▶ DATASET CONTENT
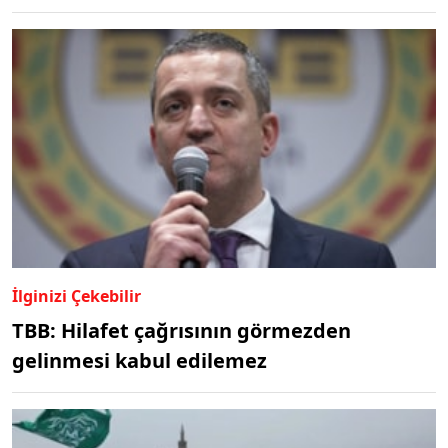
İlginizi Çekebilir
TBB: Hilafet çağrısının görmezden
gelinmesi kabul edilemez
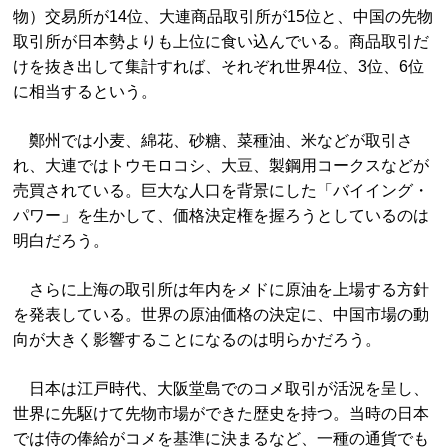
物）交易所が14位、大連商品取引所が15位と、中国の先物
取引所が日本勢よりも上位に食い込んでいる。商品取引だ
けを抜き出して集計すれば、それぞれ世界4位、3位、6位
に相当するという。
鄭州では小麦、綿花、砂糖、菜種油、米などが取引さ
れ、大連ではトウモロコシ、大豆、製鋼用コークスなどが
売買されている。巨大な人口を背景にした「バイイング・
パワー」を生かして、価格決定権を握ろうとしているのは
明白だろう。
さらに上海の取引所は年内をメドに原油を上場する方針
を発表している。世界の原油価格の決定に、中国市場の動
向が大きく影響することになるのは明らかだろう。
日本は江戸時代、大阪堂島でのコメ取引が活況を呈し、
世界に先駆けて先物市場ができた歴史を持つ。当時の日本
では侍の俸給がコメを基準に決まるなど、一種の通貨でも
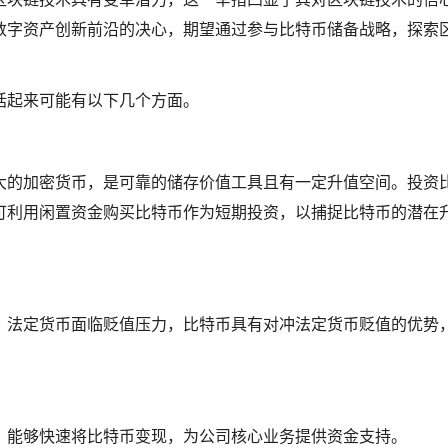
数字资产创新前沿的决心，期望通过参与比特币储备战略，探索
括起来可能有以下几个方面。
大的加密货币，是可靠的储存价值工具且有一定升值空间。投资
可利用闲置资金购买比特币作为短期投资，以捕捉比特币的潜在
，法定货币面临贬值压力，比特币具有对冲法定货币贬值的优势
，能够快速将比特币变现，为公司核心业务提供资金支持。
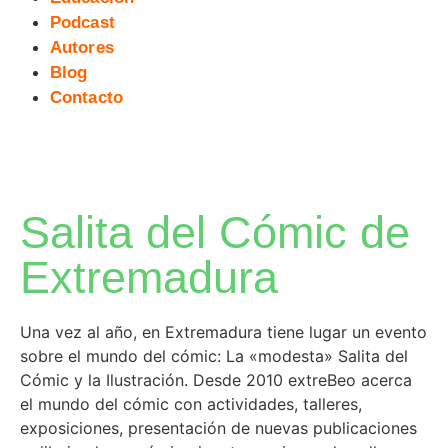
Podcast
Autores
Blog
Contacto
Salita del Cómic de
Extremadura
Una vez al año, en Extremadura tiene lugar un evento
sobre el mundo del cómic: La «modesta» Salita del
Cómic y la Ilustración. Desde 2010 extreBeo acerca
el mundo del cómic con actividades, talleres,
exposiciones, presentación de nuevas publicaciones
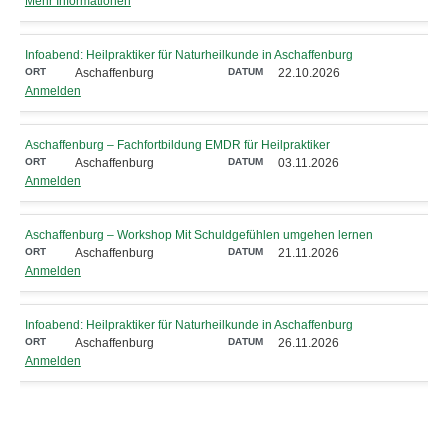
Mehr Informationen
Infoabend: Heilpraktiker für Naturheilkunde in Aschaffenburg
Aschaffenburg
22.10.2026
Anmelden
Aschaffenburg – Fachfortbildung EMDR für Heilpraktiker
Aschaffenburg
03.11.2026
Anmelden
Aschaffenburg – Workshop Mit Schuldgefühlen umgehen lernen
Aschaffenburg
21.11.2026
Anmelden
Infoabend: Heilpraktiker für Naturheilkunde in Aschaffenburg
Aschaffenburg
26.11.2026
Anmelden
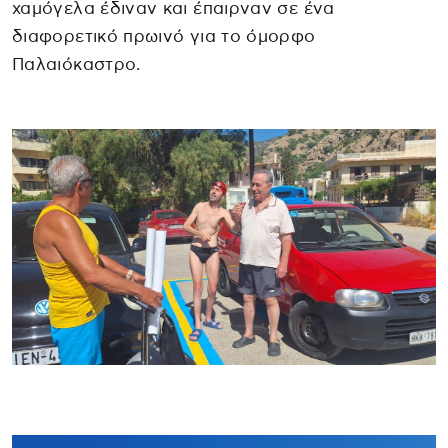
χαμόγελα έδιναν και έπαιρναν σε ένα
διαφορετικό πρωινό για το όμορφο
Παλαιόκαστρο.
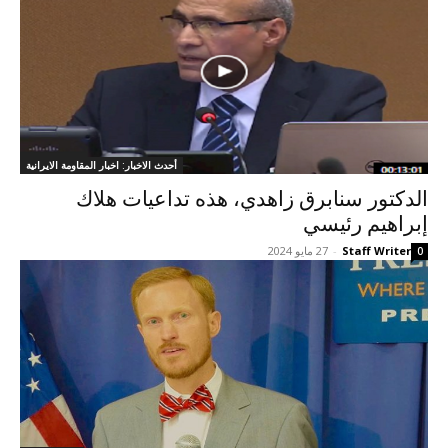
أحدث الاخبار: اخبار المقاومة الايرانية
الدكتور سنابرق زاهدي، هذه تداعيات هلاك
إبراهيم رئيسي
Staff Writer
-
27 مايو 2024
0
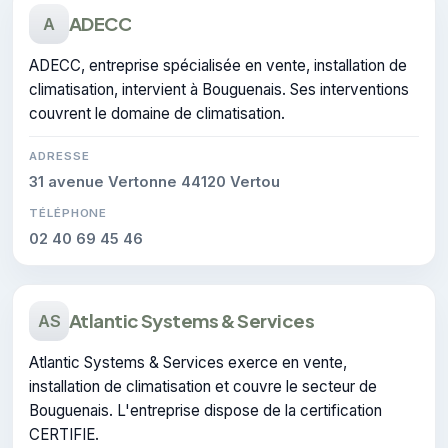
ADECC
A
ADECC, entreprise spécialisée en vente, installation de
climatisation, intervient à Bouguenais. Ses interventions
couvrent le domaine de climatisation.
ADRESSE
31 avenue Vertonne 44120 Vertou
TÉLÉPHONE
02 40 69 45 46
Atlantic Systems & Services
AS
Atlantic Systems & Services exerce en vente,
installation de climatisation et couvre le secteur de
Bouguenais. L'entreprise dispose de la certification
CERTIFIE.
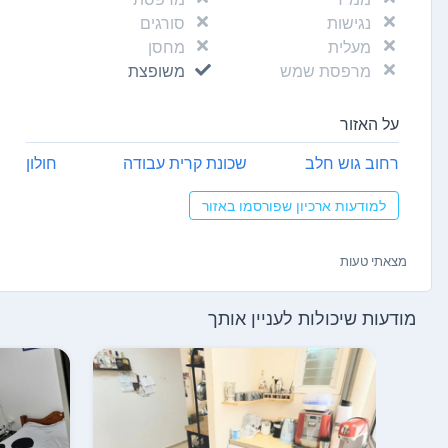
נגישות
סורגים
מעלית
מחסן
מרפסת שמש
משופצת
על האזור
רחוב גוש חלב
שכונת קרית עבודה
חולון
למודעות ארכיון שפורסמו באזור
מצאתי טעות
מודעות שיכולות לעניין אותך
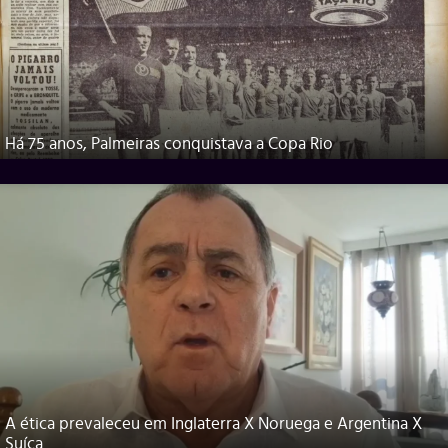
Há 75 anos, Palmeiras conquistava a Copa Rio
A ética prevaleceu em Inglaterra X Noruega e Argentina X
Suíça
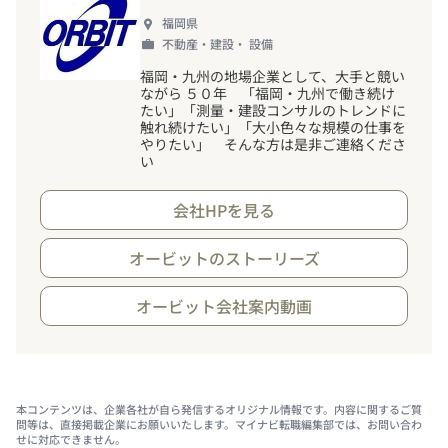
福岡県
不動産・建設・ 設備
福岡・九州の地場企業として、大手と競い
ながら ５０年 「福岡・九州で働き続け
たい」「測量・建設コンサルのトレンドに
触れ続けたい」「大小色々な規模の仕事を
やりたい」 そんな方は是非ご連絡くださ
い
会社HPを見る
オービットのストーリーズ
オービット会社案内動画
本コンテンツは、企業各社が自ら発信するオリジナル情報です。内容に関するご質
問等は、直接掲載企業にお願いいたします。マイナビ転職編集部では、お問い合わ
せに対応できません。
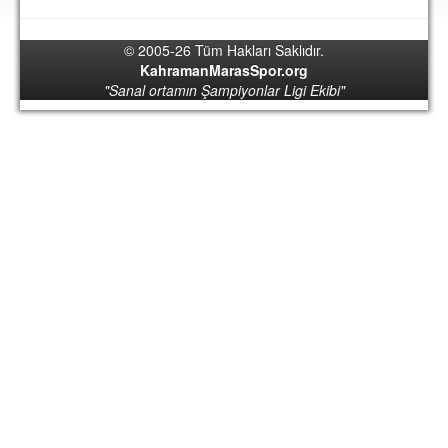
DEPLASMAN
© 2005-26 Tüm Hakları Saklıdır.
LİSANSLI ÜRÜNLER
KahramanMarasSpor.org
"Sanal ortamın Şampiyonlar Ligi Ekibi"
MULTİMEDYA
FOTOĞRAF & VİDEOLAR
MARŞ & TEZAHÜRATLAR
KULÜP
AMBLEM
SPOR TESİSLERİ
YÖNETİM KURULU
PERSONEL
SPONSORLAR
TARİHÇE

▶ TASK BRIEF
Rewrite the text of all the entries, replacing every "Anmelden" with "Registrieren" and changing nothing else. Leave the pictures out of your answer.

▶ RESULT OF THIS EXERCISE
İlginizi Çekebilir
TBB: Hilafet çağrısının görmezden
gelinmesi kabul edilemez
物）交易所が14位、大連商品取引所が15位と、中国の先物
取引所が日本勢よりも上位に食い込んでいる。商品取引だ
けを抜き出して集計すれば、それぞれ世界4位、3位、6位
に相当するという。
鄭州では小麦、綿花、砂糖、菜種油、米などが取引さ
れ、大連ではトウモロコシ、大豆、製鋼用コークスなどが
売買されている。巨大な人口を背景にした「バイイング・
パワー」を生かして、価格決定権を握ろうとしているのは
明白だろう。
さらに上海の取引所は年内をメドに原油を上場する方針
を発表している。世界の原油価格の決定に、中国市場の動
向が大きく影響することになるのは明らかだろう。
日本は江戸時代、大阪堂島でのコメ取引が活況を呈し、
世界に先駆けて先物市場ができた歴史を持つ。当時の日本
では侍の俸給がコメを基準に決まるなど、一種の通貨でも
数字资产创新前沿的决心，期望通过参与比特币储备战略，探索
括起来可能有以下几个方面。
大的加密货币，是可靠的储存价值工具且有一定升值空间。投资
可利用闲置资金购买比特币作为短期投资，以捕捉比特币的潜在
，法定货币面临贬值压力，比特币具有对冲法定货币贬值的优势
，能够快速将比特币变现，为公司核心业务提供资金支持。
Podcast
Autores
Blog
Contacto
Salita del Cómic de
Extremadura
Una vez al año, en Extremadura tiene lugar un evento
sobre el mundo del cómic: La «modesta» Salita del
Cómic y la Ilustración. Desde 2010 extreBeo acerca
el mundo del cómic con actividades, talleres,
exposiciones, presentación de nuevas publicaciones
Mehr Informationen
Infoabend: Heilpraktiker für Naturheilkunde in Aschaffenburg
Aschaffenburg
22.10.2026
Registrieren
Aschaffenburg – Fachfortbildung EMDR für Heilpraktiker
Aschaffenburg
03.11.2026
Registrieren
Aschaffenburg – Workshop Mit Schuldgefühlen umgehen lernen
Aschaffenburg
21.11.2026
Registrieren
Infoabend: Heilpraktiker für Naturheilkunde in Aschaffenburg
Aschaffenburg
26.11.2026
Registrieren
χαμόγελα έδιναν και έπαιρναν σε ένα
διαφορετικό πρωινό για το όμορφο
Παλαιόκαστρο.
أحدث الاخبار: اخبار المقاومة الايرانية
الدكتور سنابرق زاهدي، هذه تداعيات هلاك
إبراهيم رئيسي
Staff Writer
-
27 مايو 2024
0
ADECC
A
ADECC, entreprise spécialisée en vente, installation de
climatisation, intervient à Bouguenais. Ses interventions
couvrent le domaine de climatisation.
ADRESSE
31 avenue Vertonne 44120 Vertou
TÉLÉPHONE
02 40 69 45 46
Atlantic Systems & Services
AS
Atlantic Systems & Services exerce en vente,
installation de climatisation et couvre le secteur de
Bouguenais. L'entreprise dispose de la certification
CERTIFIE.
נגישות
סורגים
מעלית
מחסן
מרפסת שמש
משופצת
על האזור
רחוב גוש חלב
שכונת קרית עבודה
חולון
למודעות ארכיון שפורסמו באזור
מצאתי טעות
מודעות שיכולות לעניין אותך
Há 75 anos, Palmeiras conquistava a Copa Rio
A ética prevaleceu em Inglaterra X Noruega e Argentina X
Suíça
福岡県
不動産・建設・ 設備
福岡・九州の地場企業として、大手と競い
ながら ５０年 「福岡・九州で働き続け
たい」「測量・建設コンサルのトレンドに
触れ続けたい」「大小色々な規模の仕事を
やりたい」 そんな方は是非ご連絡くださ
い
会社HPを見る
オービットのストーリーズ
オービット会社案内動画
本コンテンツは、企業各社が自ら発信するオリジナル情報です。内容に関するご質
問等は、直接掲載企業にお願いいたします。マイナビ転職編集部では、お問い合わ
せに対応できません。
DEPLASMAN
© 2005-26 Tüm Hakları Saklıdır.
LİSANSLI ÜRÜNLER
KahramanMarasSpor.org
"Sanal ortamın Şampiyonlar Ligi Ekibi"
MULTİMEDYA
FOTOĞRAF & VİDEOLAR
MARŞ & TEZAHÜRATLAR
KULÜP
AMBLEM
SPOR TESİSLERİ
YÖNETİM KURULU
PERSONEL
SPONSORLAR
TARİHÇE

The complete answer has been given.